Overworking the painting

It is possible to overwork a watercolour painting. While painting in layers is the key to producing depth, you do not want to use too may unnecessary layers. Each layer you apply can cause the paint of the previous layer to lift and you are at risk of things becoming a bit muddy.

Watercolours are not meant to be used for super detailed paintings, embrace the nature of the medium.

Some of my favourite online classes

Why does my watercolour painting look flat?
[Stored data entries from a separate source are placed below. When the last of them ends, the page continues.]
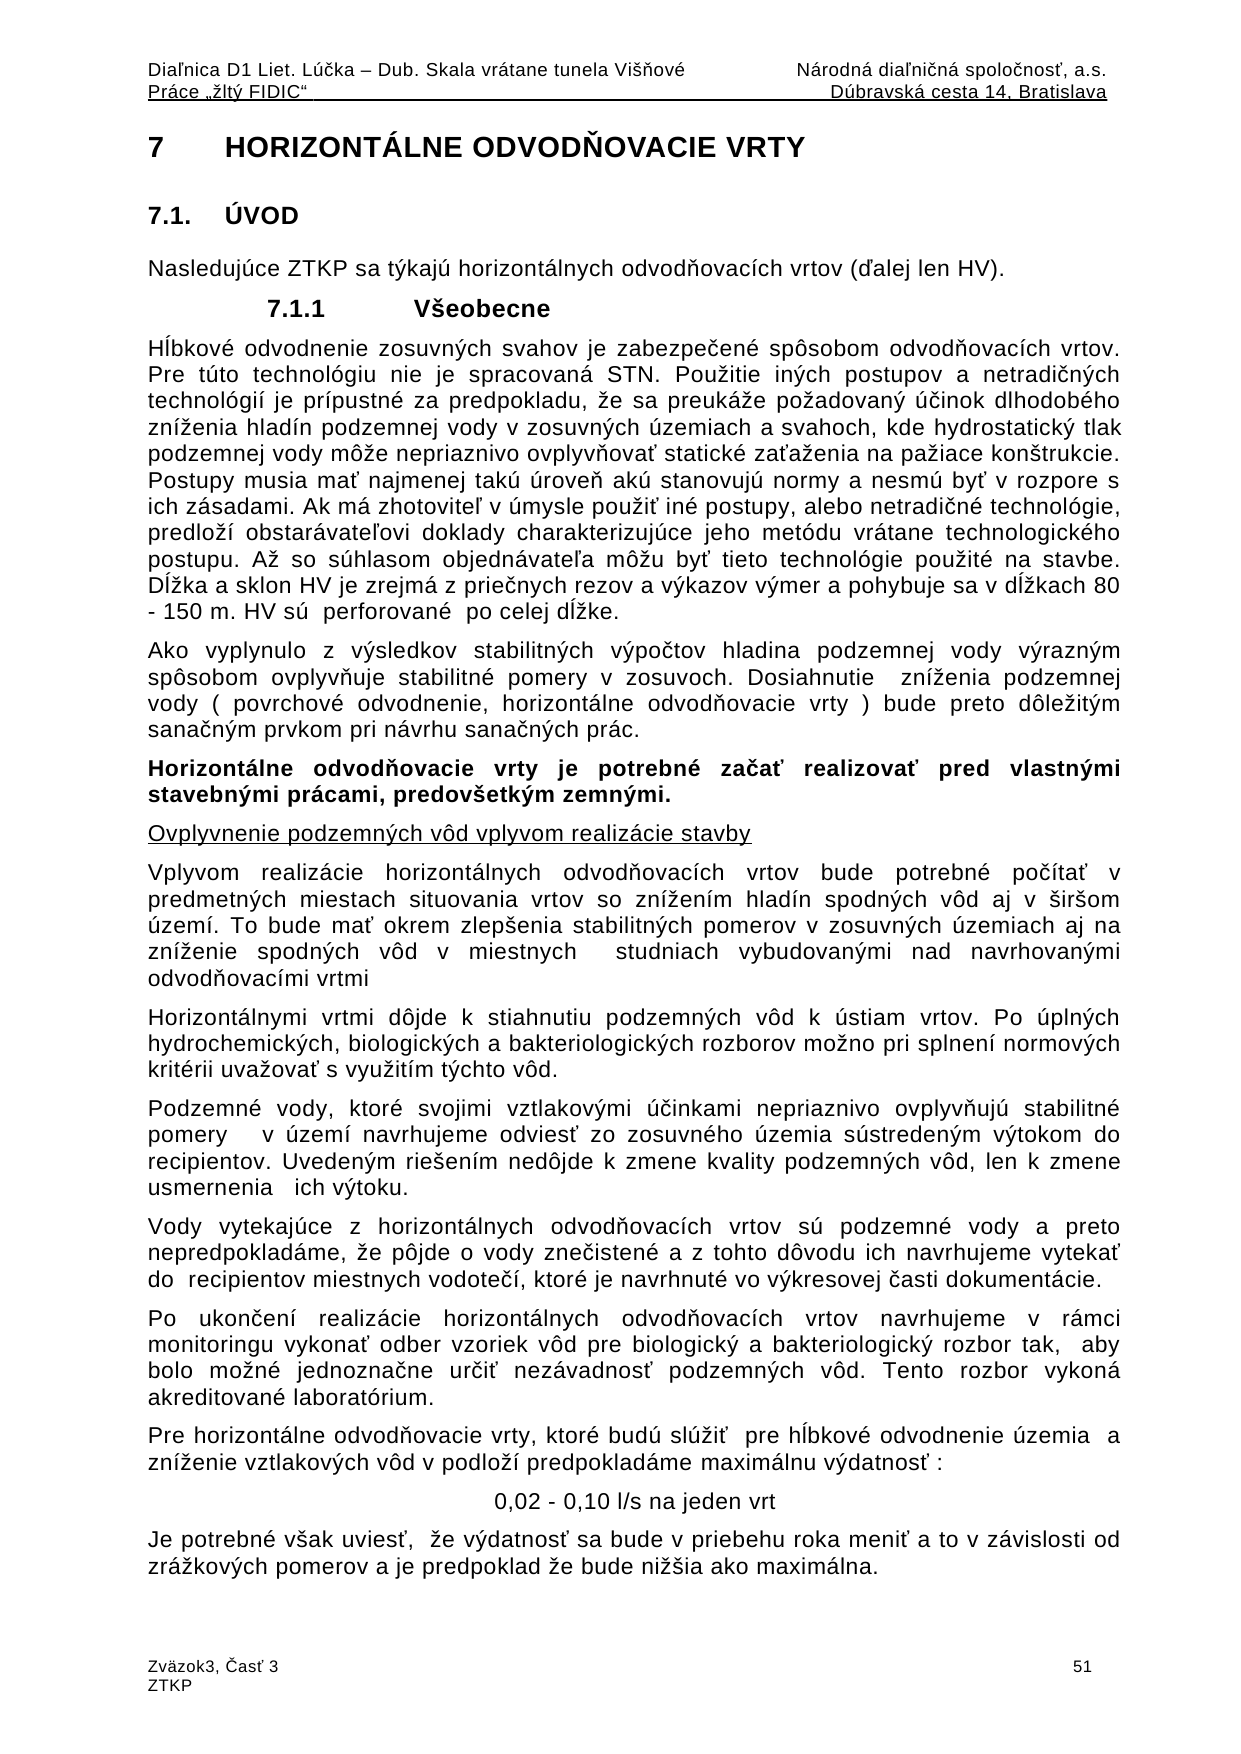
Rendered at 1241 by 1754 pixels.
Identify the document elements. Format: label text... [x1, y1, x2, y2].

text 0,02 - 0,10 l/s na jeden vrt [148, 1488, 1122, 1514]
text Ako vyplynulo z výsledkov stabilitných výpočtov hladina podzemnej vody výrazným spôsobom ovplyvňuje stabilitné pomery v zosuvoch. Dosiahnutie zníženia podzemnej vody ( povrchové odvodnenie, horizontálne odvodňovacie vrty ) bude preto dôležitým sanačným prvkom pri návrhu sanačných prác. [148, 637, 1122, 743]
text Vody vytekajúce z horizontálnych odvodňovacích vrtov sú podzemné vody a preto nepredpokladáme, že pôjde o vody znečistené a z tohto dôvodu ich navrhujeme vytekať do recipientov miestnych vodotečí, ktoré je navrhnuté vo výkresovej časti dokumentácie. [148, 1213, 1122, 1292]
subtitle Horizontálne odvodňovacie vrty [148, 130, 1122, 163]
text Nasledujúce ZTKP sa týkajú horizontálnych odvodňovacích vrtov (ďalej len HV). [148, 255, 1122, 281]
text Podzemné vody, ktoré svojimi vztlakovými účinkami nepriaznivo ovplyvňujú stabilitné pomery v území navrhujeme odviesť zo zosuvného územia sústredeným výtokom do recipientov. Uvedeným riešením nedôjde k zmene kvality podzemných vôd, len k zmene usmernenia ich výtoku. [148, 1095, 1122, 1200]
text Hĺbkové odvodnenie zosuvných svahov je zabezpečené spôsobom odvodňovacích vrtov. Pre túto technológiu nie je spracovaná STN. Použitie iných postupov a netradičných technológií je prípustné za predpokladu, že sa preukáže požadovaný účinok dlhodobého zníženia hladín podzemnej vody v zosuvných územiach a svahoch, kde hydrostatický tlak podzemnej vody môže nepriaznivo ovplyvňovať statické zaťaženia na pažiace konštrukcie. Postupy musia mať najmenej takú úroveň akú stanovujú normy a nesmú byť v rozpore s ich zásadami. Ak má zhotoviteľ v úmysle použiť iné postupy, alebo netradičné technológie, predloží obstarávateľovi doklady charakterizujúce jeho metódu vrátane technologického postupu. Až so súhlasom objednávateľa môžu byť tieto technológie použité na stavbe. Dĺžka a sklon HV je zrejmá z priečnych rezov a výkazov výmer a pohybuje sa v dĺžkach 80 - 150 m. HV sú perforované po celej dĺžke. [148, 335, 1122, 625]
text Pre horizontálne odvodňovacie vrty, ktoré budú slúžiť pre hĺbkové odvodnenie územia a zníženie vztlakových vôd v podloží predpokladáme maximálnu výdatnosť : [148, 1422, 1122, 1475]
text Horizontálne odvodňovacie vrty je potrebné začať realizovať pred vlastnými stavebnými prácami, predovšetkým zemnými. [148, 755, 1122, 808]
subtitle Úvod [148, 201, 1122, 230]
text Po ukončení realizácie horizontálnych odvodňovacích vrtov navrhujeme v rámci monitoringu vykonať odber vzoriek vôd pre biologický a bakteriologický rozbor tak, aby bolo možné jednoznačne určiť nezávadnosť podzemných vôd. Tento rozbor vykoná akreditované laboratórium. [148, 1304, 1122, 1410]
text Vplyvom realizácie horizontálnych odvodňovacích vrtov bude potrebné počítať v predmetných miestach situovania vrtov so znížením hladín spodných vôd aj v širšom území. To bude mať okrem zlepšenia stabilitných pomerov v zosuvných územiach aj na zníženie spodných vôd v miestnych studniach vybudovanými nad navrhovanými odvodňovacími vrtmi [148, 859, 1122, 991]
text Je potrebné však uviesť, že výdatnosť sa bude v priebehu roka meniť a to v závislosti od zrážkových pomerov a je predpoklad že bude nižšia ako maximálna. [148, 1526, 1122, 1579]
text Ovplyvnenie podzemných vôd vplyvom realizácie stavby [148, 820, 1122, 847]
text Horizontálnymi vrtmi dôjde k stiahnutiu podzemných vôd k ústiam vrtov. Po úplných hydrochemických, biologických a bakteriologických rozborov možno pri splnení normových kritérii uvažovať s využitím týchto vôd. [148, 1003, 1122, 1082]
subtitle Všeobecne [325, 293, 1122, 322]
Creating depth and contrast in a watercolour sketch or painting are the keys to ending up with a dynamic piece.

Depth is when a painting on a two-dimensional surface feels three dimensional. The way to achieve depth is to use light and shadow to create the illusion of three-dimensional objects within the painting.

To create depth you need to consider the composition of your sketch. Are there elements in the background, mid-ground and foreground? 

Contrast is the difference between the lightest values and the darkest values.

Elements in the background are going to be a much lighter value than elements in the foreground. As watercolour painters this helps us, we can work from the background of our painting in light values moving to the mid-ground with slightly stronger values and then working on the foreground with darker values. This creates both a sense of depth and contrast.

Final Thoughts

I hope this post has been useful to help you identify the challenges of watercolour sketching and how to address them. Watercolour is such an amazing medium, the fun of using it is exactly because you cannot anticipate quite what it will do! We can do our best to harness it though and produce sketches using watercolour to best of our abilities.